Nuclear technology company X-energy announced that has raised over $1 billion through its initial public offering, selling 44.3 million shares at a price of $23, as the company continues to scale up to deploy advanced small modular reactors (SMRs) for companies including Amazon, Dow and Centrica.
The IPO results indicated strong demand, with the offering upsized from 42.9 million shares, and the price coming in well above the estimated $16-$19.
SMRs are advanced nuclear reactors that are substantially smaller than traditional nuclear power plants, providing benefits including faster build times and the ability to be deployed closer to the grid, while producing carbon-free energy. The technology has come into increasing focus as a solution to meet the rapidly growing power needs driven by industrial electrification and energy-hungry data centers.
Founded in 2009, Rockville, Maryland-based X-Energy is a developer of nuclear reactor and fuel technology. The company’s TRISO-X fuel seals uranium particles in a protective coating, which can withstand high temperatures without melting, making it highly resistant to fuel failure and release of radioactive materials, eliminating the need for massive containment facilities. The company’s SMR reactor, Xe-100 is a high-temperature gas-cooled reactor operates at temperatures higher than 750°C, and contains more than 200,000 TRISO-X-based fuel pebbles, which are gravity-fed in continuous rotation through the core, allowing the reactor to run without fuel interruption for 60 years. Helium is circulated through the core, absorbing immense heat, and is used to boil water into steam to turn a turbine for the production of carbon-free energy.
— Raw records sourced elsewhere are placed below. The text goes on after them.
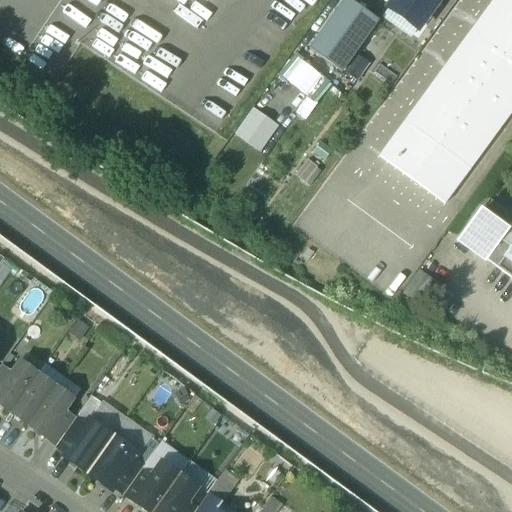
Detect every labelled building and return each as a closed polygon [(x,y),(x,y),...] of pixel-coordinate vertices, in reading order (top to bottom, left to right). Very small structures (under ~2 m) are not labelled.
[(375,24),(342,0),(340,0),(303,51),(335,74),(327,84),(345,98),(354,87),(337,74),(375,24)] [(439,0),(393,0),(390,6),(420,27),(439,0)] [(511,0),(494,0),(404,125),(470,173),(511,115),(511,0)] [(253,108),(234,135),(260,153),(279,126),(253,108)] [(470,173),(404,125),(379,159),(445,207),(470,173)] [(506,234),(480,215),(473,224),(500,243),(506,234)] [(500,243),(473,224),(460,242),(487,261),(500,243)] [(500,243),(487,261),(497,269),(511,248),(511,225),(506,234),(500,243)] [(511,248),(497,269),(511,279),(511,248)] [(420,273),(404,295),(417,305),(433,282),(420,273)] [(10,374),(0,388),(0,408),(9,415),(37,376),(19,363),(10,374)] [(1,367),(0,368),(0,388),(10,374),(1,367)] [(37,376),(9,415),(27,427),(55,388),(37,376)] [(55,388),(27,427),(45,441),(65,413),(73,401),(55,388)] [(90,398),(75,420),(85,427),(89,422),(89,423),(101,406),(90,398)] [(124,423),(101,406),(89,423),(112,439),(124,423)] [(45,441),(45,442),(54,448),(75,420),(65,413),(45,441)] [(75,420),(54,448),(65,456),(85,427),(75,420)] [(65,456),(63,458),(87,475),(112,439),(89,423),(89,422),(85,427),(65,456)] [(136,456),(112,439),(87,475),(110,492),(132,461),(136,456)] [(132,461),(112,490),(122,497),(141,471),(143,469),(132,461)] [(151,478),(132,504),(134,505),(143,511),(153,511),(179,476),(161,463),(151,478)] [(122,497),(122,498),(133,506),(134,505),(132,504),(151,478),(141,471),(122,497)] [(179,476),(153,511),(180,511),(187,503),(197,489),(179,476)] [(197,489),(187,503),(197,510),(207,496),(197,489)] [(216,511),(221,505),(207,495),(207,496),(197,510),(195,511),(216,511)] [(187,503),(180,511),(195,511),(197,510),(187,503)]
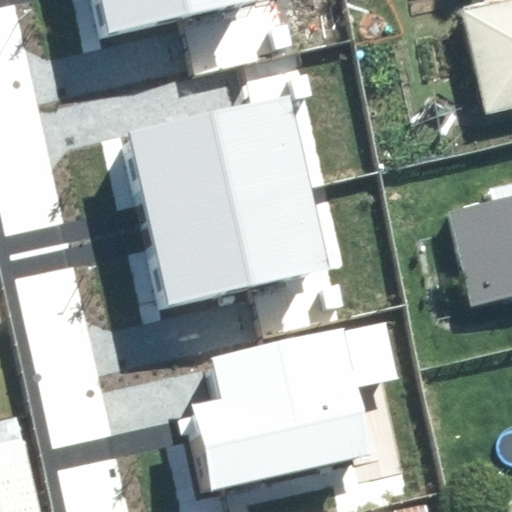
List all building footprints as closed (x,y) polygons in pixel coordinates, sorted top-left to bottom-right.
[(97,0),(106,32),(235,0),(97,0)] [(511,4),(441,22),(468,130),(511,119),(511,4)] [(130,148),(166,290),(324,251),(288,108),(130,148)] [(478,207),(431,219),(456,320),(511,306),(511,188),(475,197),(478,207)] [(208,410),(224,486),(386,452),(373,391),(396,386),(383,324),(220,358),(230,406),(208,410)] [(0,511),(26,511),(9,424),(0,425),(0,511)]
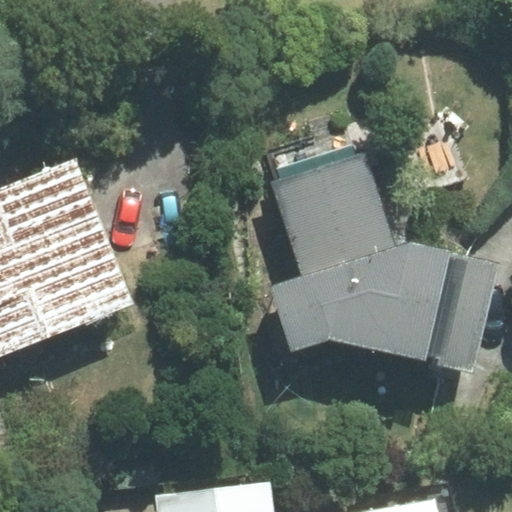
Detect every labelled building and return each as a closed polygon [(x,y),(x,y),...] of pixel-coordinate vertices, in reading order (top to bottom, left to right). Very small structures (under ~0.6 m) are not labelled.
[(0,351),(136,297),(78,151),(0,182),(0,351)] [(427,361),(451,250),(391,237),(363,151),(272,180),(302,273),(277,281),(296,337),(322,329),(320,338),(427,361)] [(0,452),(17,446),(0,400),(0,452)] [(275,511),(272,479),(155,492),(157,511),(275,511)] [(440,511),(439,500),(373,511),(440,511)]
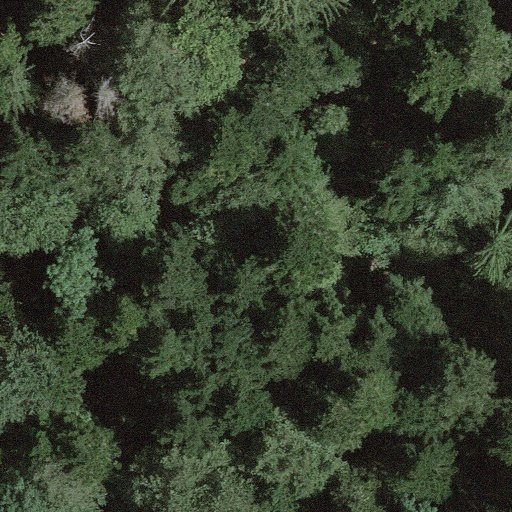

Amazon’s Climate Pledge Fund led a $500 million financing round for X-Energy in 2024, and the nuclear tech company also signed an agreement with Amazon to bring more than 5 GW of projects online across the U.S. by 2039. The company closed an additional $700 million financing round in November 2025.
In March, X-Energy said that it is currently developing more than 11 GW of new nuclear capacity across commercial partnerships in the U.S. and UK, including a proposed four-unit Xe-100 plant for Dow n Texas to power industrial processes, supported by the U.S. Department of Energy’s Advanced Reactor Demonstration Program, and a 6 GW commitment with British multinational energy and services company Centrica, in addition to the Amazon partnership.